- What the task requires -
Begin with the first line of the entries below. Copy each line exactly, stopping after the one that contains "Fix DNS Problems".

↓

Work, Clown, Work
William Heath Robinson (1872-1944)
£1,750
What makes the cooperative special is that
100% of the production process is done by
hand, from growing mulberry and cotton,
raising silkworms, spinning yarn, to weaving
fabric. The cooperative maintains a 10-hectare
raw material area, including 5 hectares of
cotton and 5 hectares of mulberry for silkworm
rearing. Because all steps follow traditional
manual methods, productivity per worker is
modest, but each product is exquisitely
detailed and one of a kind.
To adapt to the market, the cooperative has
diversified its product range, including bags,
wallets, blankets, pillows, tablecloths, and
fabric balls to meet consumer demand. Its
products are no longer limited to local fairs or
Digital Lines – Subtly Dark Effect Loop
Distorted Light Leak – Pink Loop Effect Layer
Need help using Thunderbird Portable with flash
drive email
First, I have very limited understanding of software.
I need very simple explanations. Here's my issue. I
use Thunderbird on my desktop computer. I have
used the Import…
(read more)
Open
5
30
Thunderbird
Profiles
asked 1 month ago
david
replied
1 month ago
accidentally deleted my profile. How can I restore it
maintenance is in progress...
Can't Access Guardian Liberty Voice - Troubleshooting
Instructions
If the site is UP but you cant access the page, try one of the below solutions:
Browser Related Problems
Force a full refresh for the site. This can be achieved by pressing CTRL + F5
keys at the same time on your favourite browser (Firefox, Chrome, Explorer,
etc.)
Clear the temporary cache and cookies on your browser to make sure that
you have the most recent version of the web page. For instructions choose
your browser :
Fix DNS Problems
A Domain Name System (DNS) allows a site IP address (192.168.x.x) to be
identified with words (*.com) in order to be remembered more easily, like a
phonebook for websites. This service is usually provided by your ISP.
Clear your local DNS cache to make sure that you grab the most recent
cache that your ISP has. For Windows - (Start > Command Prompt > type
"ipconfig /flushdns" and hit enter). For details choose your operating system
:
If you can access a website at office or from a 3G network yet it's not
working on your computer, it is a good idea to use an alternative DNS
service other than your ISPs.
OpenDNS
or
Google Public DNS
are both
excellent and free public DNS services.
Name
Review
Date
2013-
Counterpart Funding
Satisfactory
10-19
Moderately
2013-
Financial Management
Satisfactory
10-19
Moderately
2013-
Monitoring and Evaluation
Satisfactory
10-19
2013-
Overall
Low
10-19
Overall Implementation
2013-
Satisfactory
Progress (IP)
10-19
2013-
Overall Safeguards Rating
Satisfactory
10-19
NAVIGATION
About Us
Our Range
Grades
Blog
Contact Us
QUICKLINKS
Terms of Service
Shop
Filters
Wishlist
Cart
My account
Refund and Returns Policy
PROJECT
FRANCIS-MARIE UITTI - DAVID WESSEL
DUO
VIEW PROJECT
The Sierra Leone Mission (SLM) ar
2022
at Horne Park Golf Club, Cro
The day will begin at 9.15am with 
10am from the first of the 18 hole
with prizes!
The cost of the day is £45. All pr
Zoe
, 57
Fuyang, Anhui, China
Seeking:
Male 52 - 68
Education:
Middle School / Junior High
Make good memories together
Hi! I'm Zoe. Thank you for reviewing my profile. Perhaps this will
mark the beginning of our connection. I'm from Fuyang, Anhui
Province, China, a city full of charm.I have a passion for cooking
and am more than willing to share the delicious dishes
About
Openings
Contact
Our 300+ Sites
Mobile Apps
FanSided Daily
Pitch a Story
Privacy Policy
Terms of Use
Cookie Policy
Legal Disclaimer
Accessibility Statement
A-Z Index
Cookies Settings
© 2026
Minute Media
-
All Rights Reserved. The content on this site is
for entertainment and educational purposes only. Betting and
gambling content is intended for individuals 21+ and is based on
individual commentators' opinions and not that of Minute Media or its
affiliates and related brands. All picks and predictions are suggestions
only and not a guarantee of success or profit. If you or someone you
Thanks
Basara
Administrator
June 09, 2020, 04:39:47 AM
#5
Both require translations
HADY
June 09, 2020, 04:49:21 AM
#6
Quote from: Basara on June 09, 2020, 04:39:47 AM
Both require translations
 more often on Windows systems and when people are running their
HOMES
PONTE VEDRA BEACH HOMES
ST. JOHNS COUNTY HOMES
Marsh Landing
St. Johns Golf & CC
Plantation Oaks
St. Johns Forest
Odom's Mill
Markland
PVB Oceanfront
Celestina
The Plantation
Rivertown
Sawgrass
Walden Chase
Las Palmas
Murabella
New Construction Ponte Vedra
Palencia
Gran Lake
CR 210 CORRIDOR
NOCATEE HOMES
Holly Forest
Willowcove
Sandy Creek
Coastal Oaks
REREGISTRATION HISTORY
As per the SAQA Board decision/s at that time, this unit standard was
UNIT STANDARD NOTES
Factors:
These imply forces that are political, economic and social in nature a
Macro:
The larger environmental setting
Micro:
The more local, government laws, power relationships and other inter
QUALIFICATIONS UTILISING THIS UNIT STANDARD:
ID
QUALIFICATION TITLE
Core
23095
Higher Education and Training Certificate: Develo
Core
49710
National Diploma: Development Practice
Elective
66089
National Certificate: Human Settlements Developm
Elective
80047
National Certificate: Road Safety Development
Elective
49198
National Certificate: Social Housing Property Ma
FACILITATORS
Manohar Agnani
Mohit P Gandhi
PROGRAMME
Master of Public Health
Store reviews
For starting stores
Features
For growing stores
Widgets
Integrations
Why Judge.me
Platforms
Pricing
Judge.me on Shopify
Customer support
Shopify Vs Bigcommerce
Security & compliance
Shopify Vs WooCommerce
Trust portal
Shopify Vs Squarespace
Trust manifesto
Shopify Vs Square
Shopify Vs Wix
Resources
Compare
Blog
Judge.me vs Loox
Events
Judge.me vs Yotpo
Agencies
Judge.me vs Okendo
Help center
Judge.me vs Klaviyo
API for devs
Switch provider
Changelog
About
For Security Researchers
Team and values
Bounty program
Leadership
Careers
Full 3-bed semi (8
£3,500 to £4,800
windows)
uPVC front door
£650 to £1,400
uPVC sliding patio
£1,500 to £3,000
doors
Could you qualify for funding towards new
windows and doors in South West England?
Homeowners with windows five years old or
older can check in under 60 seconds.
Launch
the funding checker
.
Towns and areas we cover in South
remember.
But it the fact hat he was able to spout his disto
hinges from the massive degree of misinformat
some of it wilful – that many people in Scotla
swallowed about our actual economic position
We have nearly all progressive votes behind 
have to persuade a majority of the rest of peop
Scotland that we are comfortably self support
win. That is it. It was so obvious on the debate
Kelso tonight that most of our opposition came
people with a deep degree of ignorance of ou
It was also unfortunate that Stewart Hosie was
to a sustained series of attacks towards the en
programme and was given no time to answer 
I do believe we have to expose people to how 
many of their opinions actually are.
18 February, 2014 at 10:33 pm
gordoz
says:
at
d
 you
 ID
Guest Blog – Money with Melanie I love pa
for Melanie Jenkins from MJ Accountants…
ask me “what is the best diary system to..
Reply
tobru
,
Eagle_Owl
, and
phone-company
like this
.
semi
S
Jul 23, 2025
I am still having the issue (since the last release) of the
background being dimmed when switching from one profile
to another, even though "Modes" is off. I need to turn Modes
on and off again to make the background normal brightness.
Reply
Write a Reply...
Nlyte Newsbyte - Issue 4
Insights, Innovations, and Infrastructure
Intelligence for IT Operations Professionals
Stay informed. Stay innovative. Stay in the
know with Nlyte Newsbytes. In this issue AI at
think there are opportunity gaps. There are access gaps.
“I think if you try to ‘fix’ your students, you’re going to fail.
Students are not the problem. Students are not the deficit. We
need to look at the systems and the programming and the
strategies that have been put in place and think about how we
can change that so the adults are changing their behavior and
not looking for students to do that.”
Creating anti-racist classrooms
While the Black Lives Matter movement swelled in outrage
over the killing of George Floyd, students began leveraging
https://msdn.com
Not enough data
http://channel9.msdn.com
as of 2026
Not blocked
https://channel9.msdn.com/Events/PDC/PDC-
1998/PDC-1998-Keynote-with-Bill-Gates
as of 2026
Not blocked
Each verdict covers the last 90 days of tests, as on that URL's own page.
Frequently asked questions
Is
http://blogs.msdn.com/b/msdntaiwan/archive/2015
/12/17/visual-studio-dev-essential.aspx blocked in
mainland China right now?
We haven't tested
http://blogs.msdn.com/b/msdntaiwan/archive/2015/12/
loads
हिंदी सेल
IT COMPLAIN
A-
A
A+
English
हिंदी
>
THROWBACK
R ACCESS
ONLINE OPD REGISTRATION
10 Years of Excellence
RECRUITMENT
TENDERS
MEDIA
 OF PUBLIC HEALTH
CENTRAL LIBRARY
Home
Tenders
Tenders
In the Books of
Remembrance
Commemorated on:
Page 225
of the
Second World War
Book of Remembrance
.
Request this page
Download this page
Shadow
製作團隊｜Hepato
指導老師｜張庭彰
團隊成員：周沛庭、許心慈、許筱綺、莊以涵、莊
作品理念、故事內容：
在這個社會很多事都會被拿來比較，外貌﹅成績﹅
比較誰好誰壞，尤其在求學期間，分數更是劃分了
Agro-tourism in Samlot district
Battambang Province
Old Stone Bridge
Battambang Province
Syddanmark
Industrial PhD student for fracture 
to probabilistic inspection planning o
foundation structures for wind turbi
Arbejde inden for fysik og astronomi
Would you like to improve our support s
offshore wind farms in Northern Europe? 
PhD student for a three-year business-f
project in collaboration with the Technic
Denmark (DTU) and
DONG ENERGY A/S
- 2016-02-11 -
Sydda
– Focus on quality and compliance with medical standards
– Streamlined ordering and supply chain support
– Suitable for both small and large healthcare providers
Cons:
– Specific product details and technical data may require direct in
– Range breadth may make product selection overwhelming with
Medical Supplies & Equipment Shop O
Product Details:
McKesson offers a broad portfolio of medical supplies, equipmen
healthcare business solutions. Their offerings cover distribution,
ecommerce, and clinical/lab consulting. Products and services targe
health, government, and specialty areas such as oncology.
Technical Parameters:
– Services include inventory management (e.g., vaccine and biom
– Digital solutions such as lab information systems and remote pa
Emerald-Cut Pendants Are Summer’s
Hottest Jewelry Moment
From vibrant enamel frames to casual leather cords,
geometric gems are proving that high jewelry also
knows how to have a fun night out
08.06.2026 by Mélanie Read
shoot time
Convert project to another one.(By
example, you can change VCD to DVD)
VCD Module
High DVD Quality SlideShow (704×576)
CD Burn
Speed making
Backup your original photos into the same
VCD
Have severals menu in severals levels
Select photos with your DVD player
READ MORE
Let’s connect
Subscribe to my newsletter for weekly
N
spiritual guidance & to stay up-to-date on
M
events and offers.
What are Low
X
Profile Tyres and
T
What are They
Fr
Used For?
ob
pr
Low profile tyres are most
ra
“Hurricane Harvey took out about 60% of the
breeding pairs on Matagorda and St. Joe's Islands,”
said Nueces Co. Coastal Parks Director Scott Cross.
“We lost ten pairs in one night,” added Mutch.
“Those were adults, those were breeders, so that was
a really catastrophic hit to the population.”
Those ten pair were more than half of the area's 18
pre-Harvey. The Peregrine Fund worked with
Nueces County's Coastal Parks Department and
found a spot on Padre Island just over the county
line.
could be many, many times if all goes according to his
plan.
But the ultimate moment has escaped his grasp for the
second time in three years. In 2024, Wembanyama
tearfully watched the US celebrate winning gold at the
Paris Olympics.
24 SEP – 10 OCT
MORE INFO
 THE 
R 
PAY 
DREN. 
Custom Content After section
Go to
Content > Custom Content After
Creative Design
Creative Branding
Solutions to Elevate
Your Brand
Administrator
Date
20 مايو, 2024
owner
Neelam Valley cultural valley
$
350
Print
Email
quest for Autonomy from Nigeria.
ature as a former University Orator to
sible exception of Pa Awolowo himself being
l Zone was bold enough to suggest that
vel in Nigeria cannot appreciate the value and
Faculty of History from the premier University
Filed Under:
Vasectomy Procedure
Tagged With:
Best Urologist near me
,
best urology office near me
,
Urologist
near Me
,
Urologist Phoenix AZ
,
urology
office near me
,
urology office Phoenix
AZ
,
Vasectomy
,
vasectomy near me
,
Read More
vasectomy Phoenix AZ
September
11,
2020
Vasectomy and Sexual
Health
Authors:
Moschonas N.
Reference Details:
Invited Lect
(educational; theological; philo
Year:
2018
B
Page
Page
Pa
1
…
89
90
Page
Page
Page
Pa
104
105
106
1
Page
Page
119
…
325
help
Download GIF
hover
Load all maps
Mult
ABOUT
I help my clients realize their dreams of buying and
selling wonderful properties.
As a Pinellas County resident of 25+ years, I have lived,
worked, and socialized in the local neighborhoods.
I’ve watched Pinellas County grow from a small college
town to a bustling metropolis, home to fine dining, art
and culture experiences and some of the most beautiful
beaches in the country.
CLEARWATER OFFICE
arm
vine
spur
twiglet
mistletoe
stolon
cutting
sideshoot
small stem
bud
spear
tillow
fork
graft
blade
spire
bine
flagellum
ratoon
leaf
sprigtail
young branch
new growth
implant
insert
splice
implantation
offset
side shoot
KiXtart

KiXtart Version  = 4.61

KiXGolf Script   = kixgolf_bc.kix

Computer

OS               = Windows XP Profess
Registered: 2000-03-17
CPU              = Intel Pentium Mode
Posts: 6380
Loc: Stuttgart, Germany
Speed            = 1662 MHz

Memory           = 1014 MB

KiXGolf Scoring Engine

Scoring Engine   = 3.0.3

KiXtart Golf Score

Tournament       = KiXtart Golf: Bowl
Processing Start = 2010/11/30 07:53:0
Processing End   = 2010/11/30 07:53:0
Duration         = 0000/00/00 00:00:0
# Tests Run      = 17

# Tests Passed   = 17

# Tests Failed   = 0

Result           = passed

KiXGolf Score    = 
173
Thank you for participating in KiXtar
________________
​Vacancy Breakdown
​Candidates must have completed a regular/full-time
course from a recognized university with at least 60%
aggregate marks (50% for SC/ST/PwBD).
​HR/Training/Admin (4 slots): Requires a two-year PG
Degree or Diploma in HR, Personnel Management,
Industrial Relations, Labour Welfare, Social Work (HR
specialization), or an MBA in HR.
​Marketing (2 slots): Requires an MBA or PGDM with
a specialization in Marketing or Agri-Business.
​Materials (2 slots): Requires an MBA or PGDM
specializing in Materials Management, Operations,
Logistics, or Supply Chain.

↑

- Problem solution -
Work, Clown, Work
William Heath Robinson (1872-1944)
£1,750
What makes the cooperative special is that
100% of the production process is done by
hand, from growing mulberry and cotton,
raising silkworms, spinning yarn, to weaving
fabric. The cooperative maintains a 10-hectare
raw material area, including 5 hectares of
cotton and 5 hectares of mulberry for silkworm
rearing. Because all steps follow traditional
manual methods, productivity per worker is
modest, but each product is exquisitely
detailed and one of a kind.
To adapt to the market, the cooperative has
diversified its product range, including bags,
wallets, blankets, pillows, tablecloths, and
fabric balls to meet consumer demand. Its
products are no longer limited to local fairs or
Digital Lines – Subtly Dark Effect Loop
Distorted Light Leak – Pink Loop Effect Layer
Need help using Thunderbird Portable with flash
drive email
First, I have very limited understanding of software.
I need very simple explanations. Here's my issue. I
use Thunderbird on my desktop computer. I have
used the Import…
(read more)
Open
5
30
Thunderbird
Profiles
asked 1 month ago
david
replied
1 month ago
accidentally deleted my profile. How can I restore it
maintenance is in progress...
Can't Access Guardian Liberty Voice - Troubleshooting
Instructions
If the site is UP but you cant access the page, try one of the below solutions:
Browser Related Problems
Force a full refresh for the site. This can be achieved by pressing CTRL + F5
keys at the same time on your favourite browser (Firefox, Chrome, Explorer,
etc.)
Clear the temporary cache and cookies on your browser to make sure that
you have the most recent version of the web page. For instructions choose
your browser :
Fix DNS Problems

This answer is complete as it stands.